In particular, this is not true: at least one major vendor (Apple) does not have a backported patch.

To make matters worse, Ubuntu 14 (which we run in production) did backport, but git --version reports 1.9.1 for both 1.9.1-1ubuntu0.3 (not vulnerable) and earlier versions of 1.9.1 (vulnerable) so we can't even tell which version is on the system from git --version.

At least for now, maybe I'll remove the setup issue to avoid confusion and just note this in the changelog instead.
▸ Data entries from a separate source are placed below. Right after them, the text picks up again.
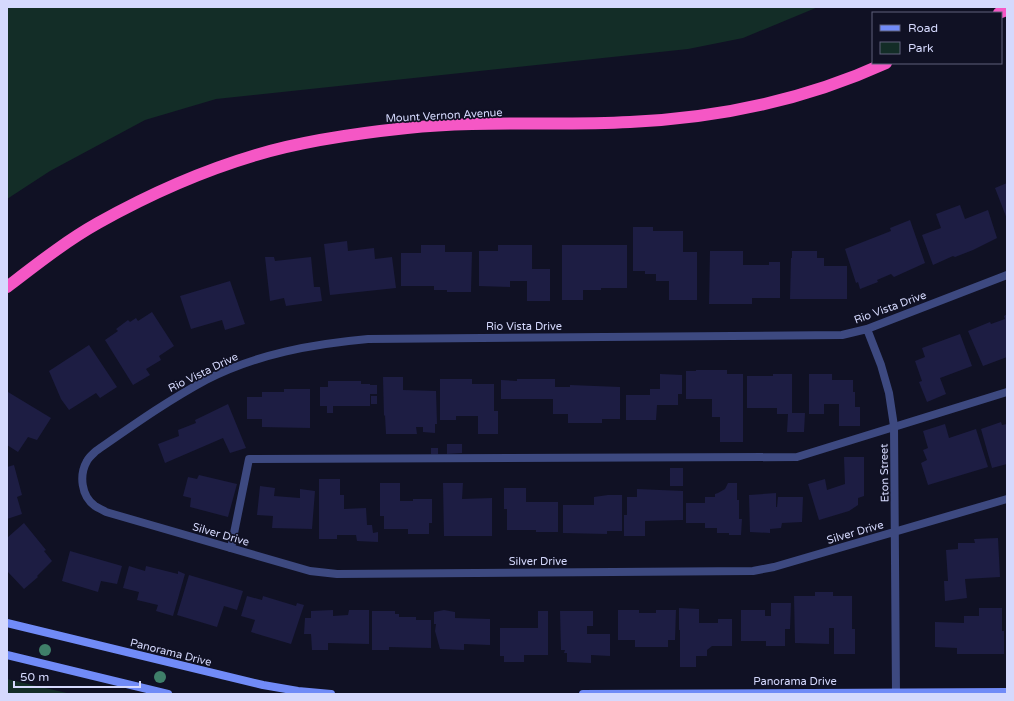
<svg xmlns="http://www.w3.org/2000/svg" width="1014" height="701" viewBox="0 0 1014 701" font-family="'Varela Round',sans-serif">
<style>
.green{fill:#132d27}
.building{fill:#1d1d43}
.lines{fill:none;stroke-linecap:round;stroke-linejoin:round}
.lane{stroke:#3d4980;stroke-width:8}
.street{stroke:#3d4980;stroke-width:8}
.secondary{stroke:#718bf7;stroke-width:8}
.highway{stroke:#f557c5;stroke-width:12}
.tree{fill:#3f7f69}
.labels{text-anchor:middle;stroke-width:3.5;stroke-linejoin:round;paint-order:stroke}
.street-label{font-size:11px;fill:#d5d9fd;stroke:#101124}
</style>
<rect width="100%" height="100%" fill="#101124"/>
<path class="green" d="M7 7H818L743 38 688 49 216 99 145 120 50 171 7 199Z
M7 679 71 694H7Z"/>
<path class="building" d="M1007 183V219L995 188Z
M960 205 965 219 988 210 997 238 973 250 955 257 953 256 933 265 922 235 941 228 936 214Z
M910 220 925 263 894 277 891 274 877 280 878 282 860 289 858 282 856 283 845 249 891 231 890 228Z
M633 227H653V231H683V252H697V300H669V281H656V274H645V271H633Z
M347 241 348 251 374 248 375 259 392 257 396 288 330 295 324 244Z
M421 245H445V252H472L471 292H447V290H434V286H401V253H421Z
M498 245H532V269H550V301H527V281H510V287L479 286V251H498Z
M562 245H627V288H601V290H583V300H562Z
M710 251H743V265H769V262H780V298H752V304H709Z
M792 251H817V258H824V266H847V299H790L791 258H792Z
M265 257H274L275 261 311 257 314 287H320L322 301 286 306 284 298 270 301Z
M230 281 245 324 225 330 222 320 191 329 180 296Z
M152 312 174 346 159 356 161 360 146 369 150 375 133 385 105 340 118 331 116 329 128 320 130 322 136 318 138 321Z
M1007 314V357L983 366 968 331 990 322 991 324 1005 319 1004 316Z
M960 334 972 366 940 378 946 394 927 402 919 382 922 381 915 361 925 357 922 348Z
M89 345 117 387 100 398 96 393 69 410 61 399 49 371Z
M696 370H727V374H743V442H720V417H712V399H686V371H696Z
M660 374 682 375V394H678V405H657L656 420H626V395H650V389H660Z
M773 374H792V413H805L804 432H787L788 414H777V408H747V376H773Z
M809 374H832V380H853V392H855V407H860V426H839V404H824V414H809Z
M383 377H403V390L436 391 437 424H435V433L423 432V427H416L417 434H386L385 415 384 416Z
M440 379H472V384H494V411H498V434H478V416H456V420H440Z
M517 379H555V387H570V385L620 387V419H602V423H568V414H553V399H501V380L517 381Z
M328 381H361V384H370V406H333V413H327V406H320V387H328Z
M370 385H377V394H370Z
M284 389H310V428L262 427V419H247V397H262V392H284Z
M8 392 51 418 37 440 28 437 18 452 7 445V395Z
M371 396H377V404H371Z
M228 404 246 448 230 453 223 438 165 463 158 444 179 436 178 430 196 423 195 420Z
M1001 422 1002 425 1007 424V464L992 468 981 429Z
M945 424 949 438 976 429 988 467 928 485 921 463 927 460 923 450 928 448 923 431Z
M447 444H462V453L447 454Z
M431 448H438V454H431Z
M844 457H864V496L858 498V505L849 511 819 520 808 484 825 479 827 490 845 484Z
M14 465 22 495 17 497 22 514 7 519V467Z
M670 468H683V486H670Z
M199 475 237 484 228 517 190 507 191 498 183 496 188 477 197 479Z
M319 479H340V495H344V509L366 508 367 525H372L373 533 378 532V542L357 541 356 535H337V539H319Z
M380 483H400V501H413V499H432V523H429V534H408V529H384V516H380Z
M443 483H463L462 499 492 498V536H444Z
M728 483H737V500H739V519H742L741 535H729V533H717V528H705V523H686V503H705V497H715V494L718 493 725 489Z
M260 486 275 488 274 496 300 498V489L315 491 312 529 272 528 273 516 257 515Z
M504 488H526V502H558V532H536V530H507V509H504Z
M637 489 683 491V520L645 521V536H624V515H627V497H637Z
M776 493V507H777L778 497H803L802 522 782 523 781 528 770 529V533L750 532 749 495Z
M608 495H622V531H607V534L563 533V505H594V497Z
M24 523 46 550 44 551 52 561 37 576 38 577 24 589 7 571V538Z
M998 538 1000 577 965 579 967 598 945 601 944 581H948L946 550 958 549V543H975L974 539Z
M70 551 122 566 117 584 101 581 98 592 62 581Z
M129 566 145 571 146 566 178 574V571L185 574 173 616 156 611 158 605 137 600 139 592 123 588Z
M189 575 243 591 237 610 224 606 217 627 177 615Z
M815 592H833V596H852V629H855V654H834V628H829V644L795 643 794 596H815Z
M247 596 262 600 263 596 296 606 297 603 304 605 291 644 251 632 255 620 241 616Z
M771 603H791L790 629H785V646H766V641H741V610H765V616H771Z
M679 608 699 609V623H718V619H732V646H712L707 650V656H696V667H680V630H679Z
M979 608H1002V631H1004V654H957V648L935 647V622L964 623V616H979Z
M333 610V616L348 615 349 610H369V644L328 643V650H312L311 634H304L305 618H311V611Z
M444 610 455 612V618L490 619V645L464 644V650L440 649 435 631 436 624H434V612Z
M618 610H639V613H656V610H676L675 640H668V647H635V640H618Z
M372 611H395V614H399V617H416V620H431V648L389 647V650H372Z
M538 611H548V655H524V662H504V656H500V628H538Z
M560 611H593V626H587V634H610V656L591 655V663L567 662V653H564L565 650H561Z"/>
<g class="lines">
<path class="lane" d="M231 548 249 459 797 457 1007 392"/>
<path class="street" d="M1007 275 867 329 842 335 368 339C312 344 257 354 206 380 167 401 132 426 96 451 93 454 89 457 87 461 79 475 81 496 95 506 98 508 103 510 106 512L310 571 337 574 753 571 774 567 1007 499
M867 329 881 365 889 393 894 426 896 694"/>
<path class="secondary" d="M7 623 263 685 298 691 331 694
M7 655 168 694
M583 694 1007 692"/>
<path class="highway" d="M999 13 1007 10
M7 287C37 264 66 241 98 223 148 195 202 171 256 155 302 141 359 133 407 128 481 120 556 126 630 122 719 118 805 100 886 63"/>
</g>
<g class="tree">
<circle cx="45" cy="650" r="6"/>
<circle cx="160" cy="677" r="6"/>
</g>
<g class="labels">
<g class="street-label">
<text transform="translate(444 115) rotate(-3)" y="4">Mount Vernon Avenue</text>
<text transform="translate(890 307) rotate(-20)" y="4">Rio Vista Drive</text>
<text x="524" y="330">Rio Vista Drive</text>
<text transform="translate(203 372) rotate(-26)" y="4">Rio Vista Drive</text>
<text transform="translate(884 473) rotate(-91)" y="4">Eton Street</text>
<text transform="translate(855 532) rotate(-16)" y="4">Silver Drive</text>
<text transform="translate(221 534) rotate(16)" y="4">Silver Drive</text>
<text x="538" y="565">Silver Drive</text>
<text transform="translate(171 652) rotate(14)" y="4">Panorama Drive</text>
<text x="795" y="685">Panorama Drive</text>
</g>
</g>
<rect width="1014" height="701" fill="none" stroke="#d5d9fd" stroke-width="16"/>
<rect x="872" y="12" width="130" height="52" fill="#101124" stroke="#5f617b"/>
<rect x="880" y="25" width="20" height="6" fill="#718bf7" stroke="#5f617b"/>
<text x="908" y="32" font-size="12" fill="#d5d9fd">Road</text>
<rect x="880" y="42" width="20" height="12" fill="#132d27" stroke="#5f617b"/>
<text x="908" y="52" font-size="12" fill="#d5d9fd">Park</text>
<path d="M14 681v6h126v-6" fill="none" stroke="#d5d9fd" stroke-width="2"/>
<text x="20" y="681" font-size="12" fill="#d5d9fd" stroke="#101124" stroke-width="3" paint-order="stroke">50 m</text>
</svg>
This is much more likely to be overlooked, but vendors other than Apple seem to have generally taken care of this and using git --version to test for the presence of the vulnerability isn't really meaningful.

Broadly, I lean toward this policy going forward:

  • When we can perform an accurate test for the vulnerability in a reasonable amount of time/effort and tell you that you are definitely vulnerable (as with Shellshock), we will continue to do so with an active setup warning.
  • When we can not perform such a test (as here), we will publish guidance and note the issue in the changelog, but will not attempt to guess if the installed version may be vulnerable because this test will frequently be confusing/misleading/wrong.
  • We can re-evaluate this after T5055, which may give us a wider range of tools for providing more accurate vulnerability notifications.
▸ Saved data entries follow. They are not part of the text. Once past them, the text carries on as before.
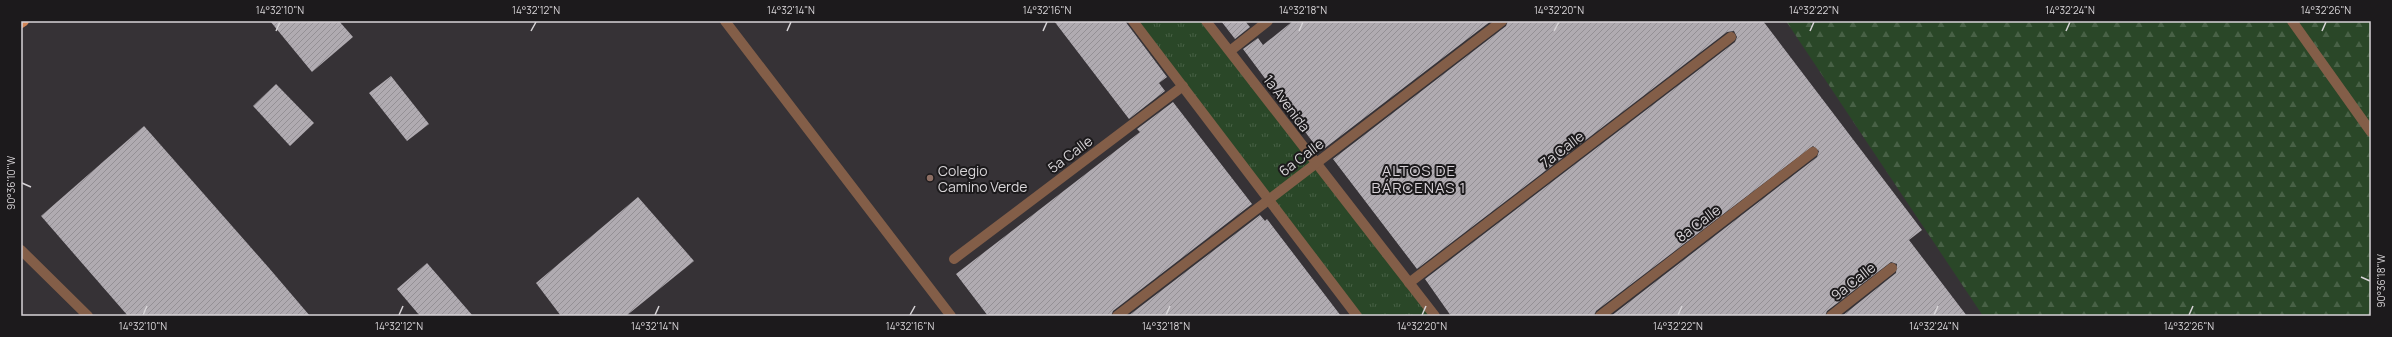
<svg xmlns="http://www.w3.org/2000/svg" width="2392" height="337" font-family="Manrope,sans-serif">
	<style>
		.grass { fill: url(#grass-tufts) }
		.forest { fill: url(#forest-firs) }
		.building { fill: url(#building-hatch) }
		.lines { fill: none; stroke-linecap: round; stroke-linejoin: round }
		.lane { stroke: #835e48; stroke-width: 10 }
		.street { stroke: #835e48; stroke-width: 10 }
		.primary { stroke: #d18557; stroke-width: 10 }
		.ticks { fill: none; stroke: #d7d4d7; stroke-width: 1.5 }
		.education-dot { fill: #8d6e63; stroke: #1c1a1c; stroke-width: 1.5 }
		.labels { text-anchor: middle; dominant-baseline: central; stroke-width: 4; stroke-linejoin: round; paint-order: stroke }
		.street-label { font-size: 14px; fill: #d7d4d7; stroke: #1c1a1c }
		.poi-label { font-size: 14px; fill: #d7d4d7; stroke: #1c1a1c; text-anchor: start }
		.neighbourhood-label { font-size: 15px; letter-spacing: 1px; fill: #d6d0d6; stroke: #1c1a1c }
		.neatline { fill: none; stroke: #d7d4d7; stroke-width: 1.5 }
		.ticks-label { font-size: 10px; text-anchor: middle; fill: #d7d4d7 }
	</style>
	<defs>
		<pattern id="grass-tufts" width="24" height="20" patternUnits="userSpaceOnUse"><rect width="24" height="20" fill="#2a4728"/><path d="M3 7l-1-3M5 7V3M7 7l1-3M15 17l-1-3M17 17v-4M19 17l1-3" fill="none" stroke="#486146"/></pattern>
		<pattern id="forest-firs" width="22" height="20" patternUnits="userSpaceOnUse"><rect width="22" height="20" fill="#2a4728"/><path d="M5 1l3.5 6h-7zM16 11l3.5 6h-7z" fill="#486146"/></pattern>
		<pattern id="building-hatch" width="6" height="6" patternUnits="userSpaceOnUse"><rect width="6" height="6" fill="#b0abb1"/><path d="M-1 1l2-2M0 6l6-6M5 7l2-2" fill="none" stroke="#949095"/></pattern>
	</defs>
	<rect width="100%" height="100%" fill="#363236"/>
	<path class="grass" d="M1133,21H1206L1435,316H1357Z"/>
	<path class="forest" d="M1786,21H2371V316H1983Z"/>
	<g class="building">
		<path d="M270,21H339L353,37L312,72Z"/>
		<path d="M1054,21H1125L1167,77L1159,83L1165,91L1129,119Z"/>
		<path d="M1221,21H1245L1250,27L1235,39Z"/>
		<path d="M1293,21H1491L1325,148L1322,145L1318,149L1243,49L1258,38L1263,45Z"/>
		<path d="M1508,21H1763L1922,230L1909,240L1967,316H1842L1896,273L1897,264L1891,262L1827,311L1825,316H1611L1817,157L1819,151L1813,146L1596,311L1594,316H1451L1425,279L1735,42L1737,37L1734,31L1727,32L1417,269L1333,159L1506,26Z"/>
		<path d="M391,76L429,124L407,141L369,93Z"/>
		<path d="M276,84L314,123L290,146L253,106Z"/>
		<path d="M1173,102L1252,204L1113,311L1111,316H988L956,274L1140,132L1137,129Z"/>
		<path d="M144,126L269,268L310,316H128L41,216Z"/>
		<path d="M638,197L694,261L626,316H561L536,283Z"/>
		<path d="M1260,215L1265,221L1267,219L1341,316H1128Z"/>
		<path d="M427,263L473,316H420L397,289Z"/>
	</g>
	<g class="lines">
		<g class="lane">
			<path d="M725,21L951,316"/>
			<path d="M2292,21L2371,132"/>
			<path d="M21,250L88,316"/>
		</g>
		<g class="street">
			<path d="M1133,21L1357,316"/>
			<path d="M1206,21L1435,316"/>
			<path d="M1230,51L1268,21"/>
			<path d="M954,259L1183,86"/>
			<path d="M1409,283L1731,37"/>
			<path d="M1117,316L1502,21"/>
			<path d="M1600,316L1813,152"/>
			<path d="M1831,316L1892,268"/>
		</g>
		<path class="primary" d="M21,23L24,21"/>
	</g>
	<path class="ticks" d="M276,31L280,22M531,31L536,22M787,31L791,22M1043,31L1047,22M1299,31L1303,22M1554,31L1559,22M1810,31L1814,22M2066,31L2070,22M2322,31L2326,22M22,183L31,187M2361,277L2370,281M143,315L147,306M399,315L403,306M655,315L659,306M910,315L915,306M1166,315L1170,306M1422,315L1426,306M1678,315L1682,306M1934,315L1938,306M2189,315L2193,306"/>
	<circle class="education-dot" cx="930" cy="178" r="4"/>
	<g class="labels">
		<g class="street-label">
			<text transform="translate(1287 103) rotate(53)">1a Avenida</text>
			<text transform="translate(1562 149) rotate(-37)">7a Calle</text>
			<text transform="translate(1070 154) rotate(-37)">5a Calle</text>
			<text transform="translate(1301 157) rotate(-37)">6a Calle</text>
			<text transform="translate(1698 223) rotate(-37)">8a Calle</text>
			<text transform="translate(1853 281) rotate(-38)">9a Calle</text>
		</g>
		<g class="poi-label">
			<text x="938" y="170">Colegio<tspan x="938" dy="16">Camino Verde</tspan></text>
		</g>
		<g class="neighbourhood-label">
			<text x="1419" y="170">ALTOS DE<tspan x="1419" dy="17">BÁRCENAS 1</tspan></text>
		</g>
	</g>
	<rect width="2392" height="337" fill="none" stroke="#1c1a1c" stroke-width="44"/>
	<rect x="22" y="22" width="2348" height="293" class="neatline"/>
	<g class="ticks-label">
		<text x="280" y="14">14°32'10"N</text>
		<text x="536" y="14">14°32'12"N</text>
		<text x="791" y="14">14°32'14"N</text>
		<text x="1047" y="14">14°32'16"N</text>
		<text x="1303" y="14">14°32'18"N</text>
		<text x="1559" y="14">14°32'20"N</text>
		<text x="1814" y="14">14°32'22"N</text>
		<text x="2070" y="14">14°32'24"N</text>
		<text x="2326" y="14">14°32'26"N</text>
		<text transform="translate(11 183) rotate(-90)" y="4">90°36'10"W</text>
		<text transform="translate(2381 281) rotate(-90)" y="4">90°36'18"W</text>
		<text x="143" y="330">14°32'10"N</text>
		<text x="399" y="330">14°32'12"N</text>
		<text x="655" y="330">14°32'14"N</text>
		<text x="910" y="330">14°32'16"N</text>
		<text x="1166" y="330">14°32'18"N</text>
		<text x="1422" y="330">14°32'20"N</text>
		<text x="1678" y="330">14°32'22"N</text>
		<text x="1934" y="330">14°32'24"N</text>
		<text x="2189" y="330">14°32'26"N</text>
	</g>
</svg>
Broadly, I lean toward this policy going forward:

  • When we can perform an accurate test for the vulnerability in a reasonable amount of time/effort and tell you that you are definitely vulnerable (as with Shellshock), we will continue to do so with an active setup warning.
  • When we can not perform such a test (as here), we will publish guidance and note the issue in the changelog, but will not attempt to guess if the installed version may be vulnerable because this test will frequently be confusing/misleading/wrong.
  • We can re-evaluate this after T5055, which may give us a wider range of tools for providing more accurate vulnerability notifications.

I see what you wrote but I disagree, I included a link on my initial to some of the ressources I used for finding that security threat. It include a sample git repository which can be used to trigger the bug.
You can find that part of the discussion with the download link here.

So you can remove “we do not have a reasonable, conclusive test for the presence of this vulnerability”

Any test we execute must be distributed with phabricator/ and run on the first page load after an upgrade. That generally means it needs to be small, very fast, and completely conclusive. Compare to the test for Shellshock here, which runs in a few milliseconds, requires 10 lines of code, and is totally conclusive:

https://secure.phabricator.com/diffusion/P/browse/master/src/applications/config/check/PhabricatorSecuritySetupCheck.php;00885edc47d46caa9ff10ec133dfe503c07564f0$11-22

I'm not claiming that no conclusive test exists, just that no conclusive test which we can reasonably distribute, execute and evaluate in these conditions is currently known (or, I believe, likely to be discovered). Tests must run very quickly, on the order of 10ms, to be reasonable to execute during Phabricator's startup phase.

Distributing a multi-MB archive file which we decompress into /tmp and clone is not reasonable to execute on the first page load. The crafted repository.7z from that dump requires 17s to clone on my machine, and the failure mode is not conclusive (the git clone could fail if the disk is out of space, for example, even if the version is not vulnerable).